The American Cup featured only 26 entries this year. In an amazing coincidence, the Final featured the same finalists from the National Challenge Cup, Bethlehem Steel and Paterson FC. The final result was the same: Bethlehem 2, Paterson 0, on April 19, 1919. Bethlehem had cruised through the earlier rounds, defeating Federal Ship FC 2-0 in the third round and Robins Dry Dock 3-2 in the semis. Paterson meanwhile, had defeated Morse Dry Dock 5-1 followed by 3-2 victory over Merchant Ship's "A" team.
Bethlehem Steel to Sweden and Denmark: August 10, 1919 - September 24, 1919. Results: 6 wins, 6 draws, 2 losses.
Roster: A. Blakey, D. Brown, J. Campbell, W. Duncan, J. Ferguson, T. Fleming, S. Fletcher, W. Forrest, J. Heminsley, G. McKelvey, T. Murray, F. Pepper, H. Ratican, J. Robertson, A. Stark, G. Tintle, J. Wilson. Manager: Tom Cahill)
8/10/19: Bethlehem Steel 2, A.I.K. 2 (at Stockholm) 8/13/19: Bethlehem Steel 1, Tigrarna 1 (at Stockholm) 8/17/19: Bethlehem Steel 2, Swedish Provinces 1 (at Stockholm) 8/19/19: Bethlehem Steel 1, Djurgardens 1 (at Stockholm) 8/24/19: Bethlehem Steel 1, Norrkoping 1 (at Norrkoping) 8/26/19: Bethlehem Steel 4, All Skane 0 (at Helsinburg) 8/29/19: Bethlehem Steel 1, K.B. & B. (93) 1 (at Copenhagen) 9/4/19: Bethlehem Steel 2, Malmo & Landsrokna 3 (at Malmo) 9/7/19: Bethlehem Steel 1, Goteborg Kamraterna 3 (at Gothenburg) 9/10/19: Bethlehem Steel 1, Goteborg Orgryte 0 (at Gothenburg) 9/14/19: Bethlehem Steel 2, Norrkoping 0 (at Norrkoping) 9/18/19: Bethlehem Steel 1, All Stockholm 0 (at Stockholm) 9/21/19: Bethlehem Steel 3, Swedish Select 2 (at Stockholm) 9/24/19: Bethlehem Steel 0, Hammarby 0 (at Stockholm)
Like the amateur and semi-pro leagues, college soccer was decimated by the war, and many teams simply did not field teams this year.
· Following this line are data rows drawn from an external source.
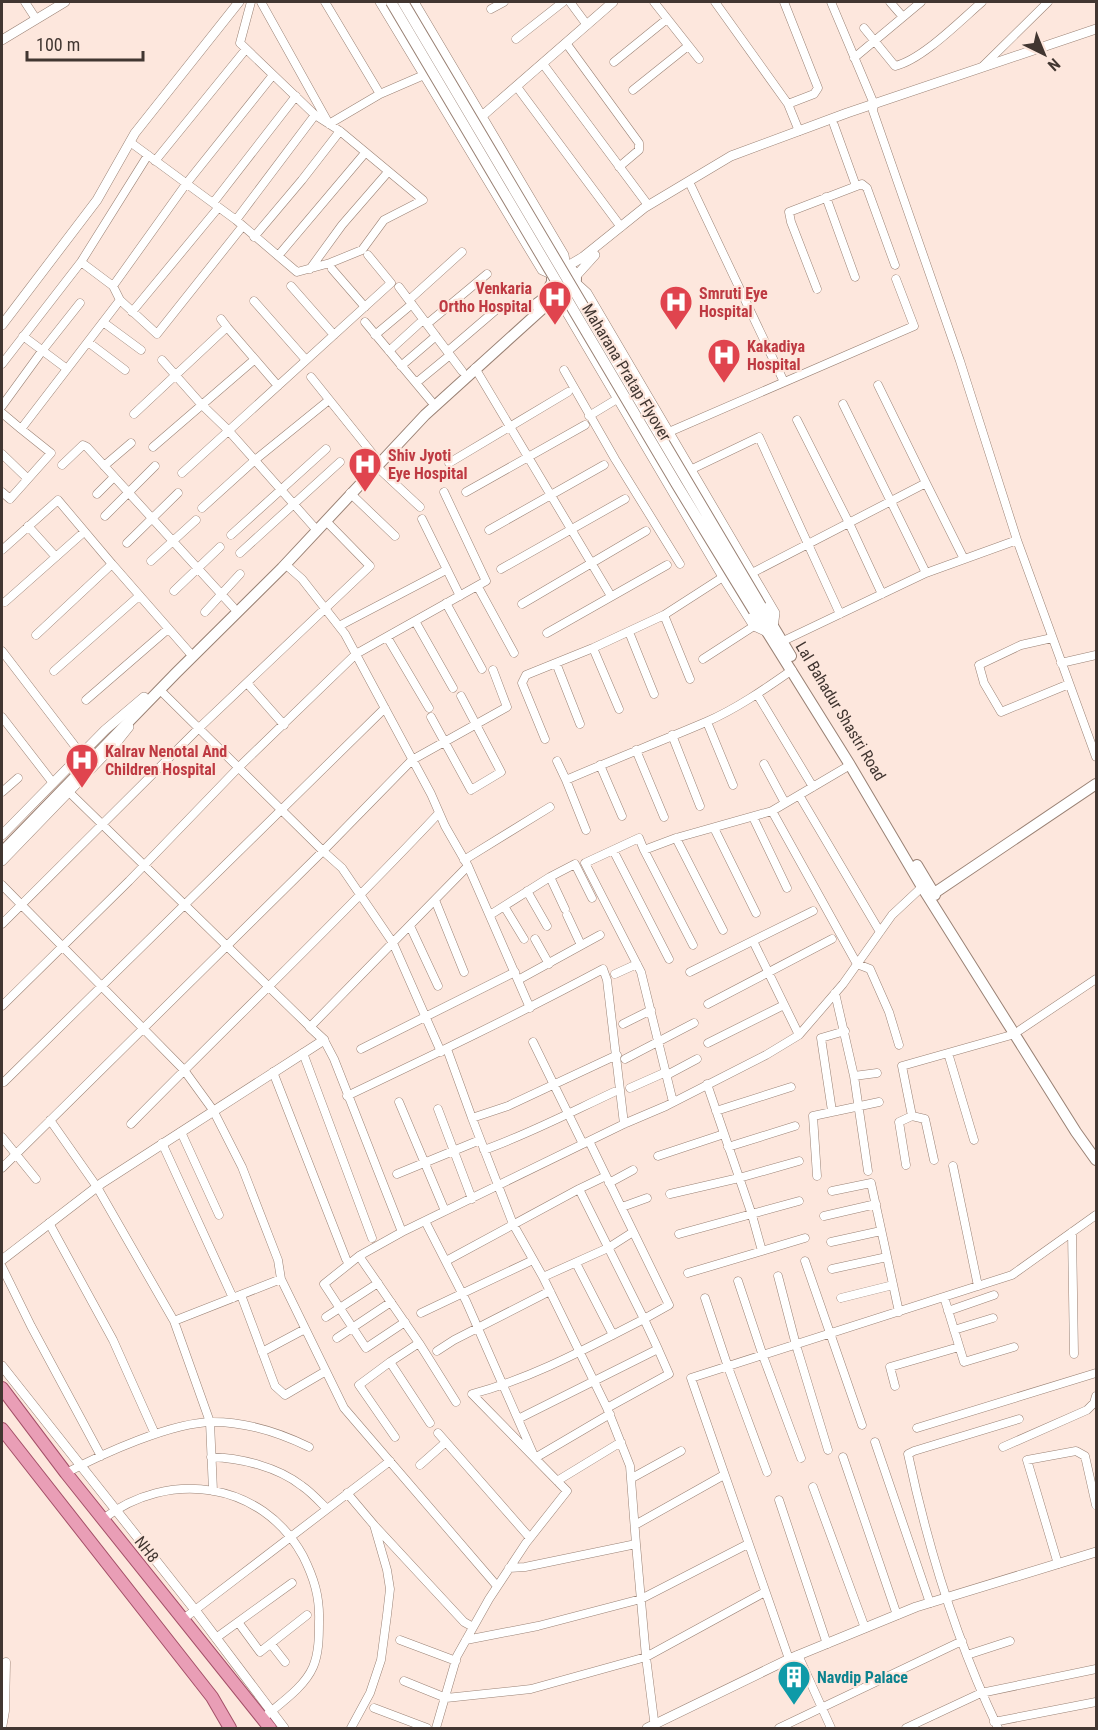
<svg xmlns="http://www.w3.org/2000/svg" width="1098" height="1730" viewBox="0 0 1098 1730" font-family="'Roboto Condensed',sans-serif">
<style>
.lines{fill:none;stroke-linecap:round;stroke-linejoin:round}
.minor-casing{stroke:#9a8275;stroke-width:9}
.tertiary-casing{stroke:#9a8275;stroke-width:10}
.secondary-casing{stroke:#9a8275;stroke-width:12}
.primary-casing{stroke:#a45068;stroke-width:14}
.minor{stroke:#fff;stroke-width:8}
.tertiary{stroke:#fff;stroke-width:9}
.secondary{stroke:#fff;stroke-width:10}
.primary{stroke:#e99eb6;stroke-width:12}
.secondary-bridge-casing{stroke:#9a8275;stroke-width:12;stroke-linecap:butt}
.secondary-bridge{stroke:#fff;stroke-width:10}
.labels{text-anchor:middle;stroke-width:4.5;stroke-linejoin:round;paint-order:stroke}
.health-label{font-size:16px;font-weight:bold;fill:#be3a42;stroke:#fde7dd;text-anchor:start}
.street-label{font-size:16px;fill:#413631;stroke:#fde7dd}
.culture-label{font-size:16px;font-weight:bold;fill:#0d838f;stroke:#fde7dd;text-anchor:start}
</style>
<rect width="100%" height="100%" fill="#fde7dd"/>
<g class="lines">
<!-- minor casing -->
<g class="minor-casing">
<path id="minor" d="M25,2l11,17
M261,2l68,122 51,-30 44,-19
M325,2l55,92
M570,2l17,23
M654,2l45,57
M715,2l73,102 11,27
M784,2l34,86 -4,6 -26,10
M890,2l13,15
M491,9l13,-7
M864,28l31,38c27,-6 66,-46 87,-64
M516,39l47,-37
M566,43l73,100v7l-20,17
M854,58l67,-56
M614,62l53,-43
M543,64l105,141
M983,66l65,-64
M517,87l104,140
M633,90l55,-44
M834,125l22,61
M130,142l106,78 61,52 33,-9 32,-13 22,-30 39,-20 -83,-69 -25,-16 -75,-72 11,-41
M155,161l91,-112
M691,186l93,196
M826,197l29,80
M213,203l83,-107
M236,220l79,-105
M254,237l48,-57 38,-49
M278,256l87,-103
M81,262l32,24
M310,269l32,-44 46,-53
M332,269l33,38
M291,286l43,49
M399,287l63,84
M817,289l-26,-67 -2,-10 73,-28 5,4 28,77
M120,300l37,34 85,-107
M409,300l53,-48
M254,301l52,59
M132,312l86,-104
M221,319l6,8
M103,322l38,28
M365,322l66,79
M427,324l60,-50
M375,335l37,-31
M23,336l44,33
M88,342l37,28
M389,351l34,-31
M448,351l49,-42
M162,360l39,44 27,26 86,97
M2,364l79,-102 67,-107
M401,366l35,-30
M475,368l136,228
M564,370l51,89 65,105
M311,377l65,81
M416,383l34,-28
M843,404l83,169
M2,406l40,-55 38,-48
M2,413l19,16 99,-129 -7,-14 73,-102 87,-109
M134,414l93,-87 51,59
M589,416l28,-17
M797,420l52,103 33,71
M669,432l245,-106 -18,-47
M153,447l101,-87
M2,454l26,25
M449,463l119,-71
M62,465l21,-20 4,2 146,160
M104,466l27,-23
M376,466l44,41
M690,470l69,-33 81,177
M182,473l209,-190 -23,-28
M926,483l38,76
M2,492l8,7 41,-46 -30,-24
M466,492l119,-67
M350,493l45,43
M97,494l17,-17
M202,508l53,-48 74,-60
M105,516l50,-50
M422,519l38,77
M28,526l28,31
M489,530l115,-65
M231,535l95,-86
M1017,540l79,217
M127,543l51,-50
M2,550l56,-50 54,64 -76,71
M240,553l100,-91
M151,561l45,-41
M112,564l77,88
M285,564l17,15 43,55 86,160 14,32 23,40 62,142
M501,569l124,-70
M752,573l174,-90 -48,-98
M478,587l36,66
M174,591l46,-44
M5,602l79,-70
M446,603l36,66
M522,604l124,-73
M205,612l35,-38
M664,615l26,64
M415,621l38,67
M339,626l107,-56
M629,632l25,62
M547,633l120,-68
M387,637l42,71
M1052,638l-31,7 -42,20 5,18 17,29 68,-28
M779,643l147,-70 91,-33 -57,-179 -87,-250 1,-7 -43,-102
M593,648l26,61
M2,651l79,103
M703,659l51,-33
M556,663l24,61
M1061,663l35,-8
M54,671l85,-75
M247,683l37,42
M160,690l163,161 19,17 51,75 48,109
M757,694l56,93
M86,700l82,-71
M2,717l51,66
M431,717l40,73 30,-18 -40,-76
M707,722l26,63
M672,735l28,71
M545,739l-23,-56 4,-8 67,-27 71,-33 59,-38
M636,750l28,67
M557,761l9,19c46,-20 93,-38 140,-58 30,-13 59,-33 86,-52
M764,764l21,39
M600,765l22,51
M566,780l20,50
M2,792l16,-14
M69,792l241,235 158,-161
M799,795l81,137
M772,811l85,153 13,5 19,43 10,33
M753,817l34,71
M714,828l42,85
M676,838l47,92
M613,850l56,109
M644,850l49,95
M464,860l86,-53
M550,877l15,32
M2,885l182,185 29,40 29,57 36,93 3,19 63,129 153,178
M527,891l20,35
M435,900l29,72
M504,906l20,33
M490,915l60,-38 25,-13 17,34
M567,915l14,30
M2,924l197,-196 171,-162 -44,-45
M410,926l28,60
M535,939l14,25
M753,941l46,94
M690,972l123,-61
M615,974l22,-10
M518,980l82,-45
M835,993l19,83 14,95
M708,1004l124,-65
M2,1006l127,-125 110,-114 117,-113 130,-73 -42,-89
M623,1024l28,-14
M1020,1030l76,-51
M324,1040l10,19 68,173
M533,1042l50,102
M708,1043l76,-38
M361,1049l154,-77
M447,1049l25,69 36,-12 109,-51
M303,1053l69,185
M948,1053l26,87
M625,1059l69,-36
M273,1072l73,187
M667,1075l30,-16
M854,1076l23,-3
M4,1082l381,-374
M707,1084l45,131 10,36 43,-13
M630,1088l36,-16
M347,1096c86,-41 172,-82 256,-127l4,11 17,144
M399,1102l46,109
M673,1102l-32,-130 -56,-109 54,-25 5,12 32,-12 96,-27 78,-46
M438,1109l34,90
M716,1111l75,-24
M832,1111l-11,-73 24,-7
M912,1116l-10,-50 113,-32
M472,1118l41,106 30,53 64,131 23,58 6,78
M50,1120l47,67 77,134 36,101 3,69
M131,1124c102,-104 208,-204 308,-311
M181,1132l38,83
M2,1137l34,42
M162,1143l71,155
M728,1147l67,-21
M484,1150c45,-16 87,-38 130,-58
M658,1156l66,-22
M906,1165l-7,-43 13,-6 13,3 9,41
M953,1166l25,120
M2,1168l321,-317 89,-91 95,-53 -14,-37
M397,1174l83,-34
M817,1176l-4,-60 66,-14
M609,1183l24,-13
M579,1189l27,-13
M832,1191l39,-8 28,129
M670,1194l69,-16 60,-17
M622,1207l25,-9
M824,1216l52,-12
M425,1221l41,80 69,157 75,-44
M49,1223l64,117 42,94
M1072,1232l2,122
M679,1234l120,-33
M831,1242l50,-11
M359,1256l60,87 37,59
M446,1261l133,-72 65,130 25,-14 -80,-164
M805,1261l57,164
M576,1263l37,72
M2,1267l29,59 70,130
M832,1269l55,-12
M688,1273l74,-22
M778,1276l18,69 32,105
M543,1277l65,-29 25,-16
M738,1281l25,75 38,102
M241,1295l34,91 10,9 41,-24
M944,1297l20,65 50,-15
M705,1298l23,69 39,105
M841,1298l52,-13
M948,1311l46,-16
M421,1313l112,-53
M326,1317l52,-34
M174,1321l107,-42
M405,1322l-39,26 -42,-64 35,-28 43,-24 224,-109 40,-17 100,-51 33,-20 44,-51 49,-69 30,-28
M954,1330l39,-12
M337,1338l54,-36
M419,1343l-29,19 40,61
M437,1351l17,-11 96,-49
M262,1352l43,-23
M390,1362l-31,23 36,52
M895,1386l-5,-19 69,-20
M607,1408l62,-34 -11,-25
M917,1428l179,-55
M438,1433l92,105
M875,1442l55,161
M1003,1447l84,-37 7,-7 2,-7
M211,1457c30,1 67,10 91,29 9,6 17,15 25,23
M843,1457l54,158
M420,1465l26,-23
M66,1473c36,-19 106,-51 147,-51 32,0 67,11 96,25
M632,1478l49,-27
M557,1481l64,-39
M813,1487l52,141
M347,1493l27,32 90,97 9,5
M779,1500l48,144
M103,1519c65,-50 159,-38 200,37 11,22 17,41 16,66 0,14 0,31 -6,45 -9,21 -34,37 -51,52
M635,1525l89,-50
M1058,1564l-31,-104 49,-9 9,5 11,49
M509,1568l16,-1 111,-23 10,113 9,71
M182,1620l208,-159
M238,1622l22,30 47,-37
M216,1638l76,-55
M400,1640l56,21
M466,1640l72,-14 103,-27 107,-55
M271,1644l14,18
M798,1655l33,73
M967,1655l43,-14
M789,1659l-98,-281 321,-103 84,-60
M404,1681l42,17 85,-9 115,-32 119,-65
M374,1708l53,20
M994,1722l102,-20
M2,1728l3,-17 1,-49
M351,1728l19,-35 11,-33 6,-45 3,-26 -3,-19 -13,-45
M436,1728l21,-72 32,-57 37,-56 41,-52 -95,-97c61,-16 117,-47 172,-75l14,30 -140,70
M779,1728l183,-87
M906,1728l75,-35 115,-24
M998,1728c-41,-86 -70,-180 -90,-274l6,-3 105,-32"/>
</g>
<!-- tertiary casing -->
<g class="tertiary-casing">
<path id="tertiary" d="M380,2l162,268 11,5
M414,2l150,253 2,12 17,-10 61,-49 87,-52 116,-43 249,-84
M2,40l63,-38
M481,117l132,-115
M576,276l19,-21
M576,283l11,10 188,320 -2,15
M562,291l1,15 160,271 31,49 13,6
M2,325l95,-125 38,-67 104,-131
M2,835l103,-105 39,-33
M2,861l115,-119 12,-15
M2,1260l100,-77 222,-143 -14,-13
M2,1366l193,244 89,118
M647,1728l142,-69 127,-52 180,-55"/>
</g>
<!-- secondary casing -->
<g class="secondary-casing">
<path id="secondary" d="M552 279a12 12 0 1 1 24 0a12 12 0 1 1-24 0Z
M535,305l8,-6 9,-17
M761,606l30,50
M754,611l96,154 72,122 154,245 20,28
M2,852l174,-179 106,-105 143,-153 137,-124
M917,865l18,30
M930,896l166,-112"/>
</g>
<!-- primary casing -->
<g class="primary-casing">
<path id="primary" d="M2,1388l64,85 204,255
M2,1429l210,268 18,31"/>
</g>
<!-- minor -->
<use href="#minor" class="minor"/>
<!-- tertiary -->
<use href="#tertiary" class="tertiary"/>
<!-- secondary -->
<use href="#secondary" class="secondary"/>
<!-- primary -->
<use href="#primary" class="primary"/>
<!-- secondary-bridge casing -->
<g class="secondary-bridge-casing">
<path id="secondary-bridge" d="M391,2l286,483 77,126
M403,2l358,604"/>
</g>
<!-- secondary-bridge -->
<use href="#secondary-bridge" class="secondary-bridge"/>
</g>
<!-- icons -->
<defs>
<g id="hospital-pin" transform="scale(1.725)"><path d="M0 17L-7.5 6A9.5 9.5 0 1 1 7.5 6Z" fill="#e0444e" stroke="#fde7dd"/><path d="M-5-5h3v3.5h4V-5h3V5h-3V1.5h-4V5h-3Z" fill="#fff"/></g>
<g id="building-pin" transform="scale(1.725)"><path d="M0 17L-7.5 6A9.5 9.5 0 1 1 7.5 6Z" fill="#0f9aa8" stroke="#fde7dd"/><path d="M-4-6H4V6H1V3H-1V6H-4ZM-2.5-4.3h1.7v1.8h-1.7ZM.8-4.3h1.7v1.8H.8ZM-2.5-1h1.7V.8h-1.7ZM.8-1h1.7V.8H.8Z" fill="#fff"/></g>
</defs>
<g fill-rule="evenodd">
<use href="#hospital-pin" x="555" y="297"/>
<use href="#hospital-pin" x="676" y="302"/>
<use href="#hospital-pin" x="724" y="355"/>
<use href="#hospital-pin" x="365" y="464"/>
<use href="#hospital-pin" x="82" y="760"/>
<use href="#building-pin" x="794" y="1677"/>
</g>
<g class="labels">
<!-- health labels -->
<g class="health-label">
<text x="532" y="294" text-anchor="end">Venkaria<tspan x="532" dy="18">Ortho Hospital</tspan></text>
<text x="699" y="299">Smruti Eye<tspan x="699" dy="18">Hospital</tspan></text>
<text x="747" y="352">Kakadiya<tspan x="747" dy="18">Hospital</tspan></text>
<text x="388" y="461">Shiv Jyoti<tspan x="388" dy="18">Eye Hospital</tspan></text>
<text x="105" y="757">Kalrav Nenotal And<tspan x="105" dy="18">Children Hospital</tspan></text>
</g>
<!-- street labels -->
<g class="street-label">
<text transform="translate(627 372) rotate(59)" y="6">Maharana Pratap Flyover</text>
<text transform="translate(841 711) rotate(59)" y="6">Lal Bahadur Shastri Road</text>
<text transform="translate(147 1549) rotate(52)" y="6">NH8</text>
</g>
<!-- culture labels -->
<g class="culture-label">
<text x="817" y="1683">Navdip Palace</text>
</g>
</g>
<!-- border -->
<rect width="1098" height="1730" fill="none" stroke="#413631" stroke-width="6"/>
<!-- north arrow -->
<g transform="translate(1044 54) rotate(137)" stroke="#fde7dd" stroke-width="4.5" paint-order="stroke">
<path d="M0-4.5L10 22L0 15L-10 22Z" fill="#413631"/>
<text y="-9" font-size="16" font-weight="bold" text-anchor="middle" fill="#413631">N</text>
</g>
<!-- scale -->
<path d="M27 51v9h116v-9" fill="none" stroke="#413631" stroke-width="3"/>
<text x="36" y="51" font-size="18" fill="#413631" stroke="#fde7dd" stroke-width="4.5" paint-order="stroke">100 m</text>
</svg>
The selection of Penn by the IAFL as the best team is highly subjective and somewhat meaningless due to the rosters consisting mainly of fill-ins. The strongest teams in the east this season were Haverford, Penn and City University of New York in the East and California in the West. The NCAA's Soccer Committee spent considerable time brainstorming on how to entice Midwestern colleges to take to the game. For now, soccer remained primarily an eastern seaboard phenomenon, but was having a sporadic presence in the Midwest, and a few teams in California and Oregon.
Intercollegiate Association Football League champion: Pennsylvania
Penn Intercollegiate Association Football League Champion: Swarthmore
College All Americans: No team chosen due to World War I.
The Inter-Allied Games were established following the end of World War I, in a celebratory spirit, to honor the victorious Allied nations, and were one of the largest international tournaments held to that date. The tournament also served to introduce the new nation of Czechoslovakia to the soccer community. Armed forces members from eight countries took part, with France, Italy, Greece and Romania in group A, and Czechoslovakia, Belgium, United States and Canada in Group B.
The tournament took place from June to June 29 at Pershing Stadium, Paris. Action commenced on June 24 1929 with a 4-0 shutout by France over Romania. Czechoslovakia made an auspicious debut, defeating Belgium 4-1. The United States didn't fare so well. After defeating Canada 5-4 on June 25, they were defeated by Czechoslovakia 8-2 and Belgium 7-0. France and Czechoslovakia won their respective groups, and met for the title. After trailing for most of the game, the Czechs landed two goals in the final five minutes to snatch away a 3-2 victory.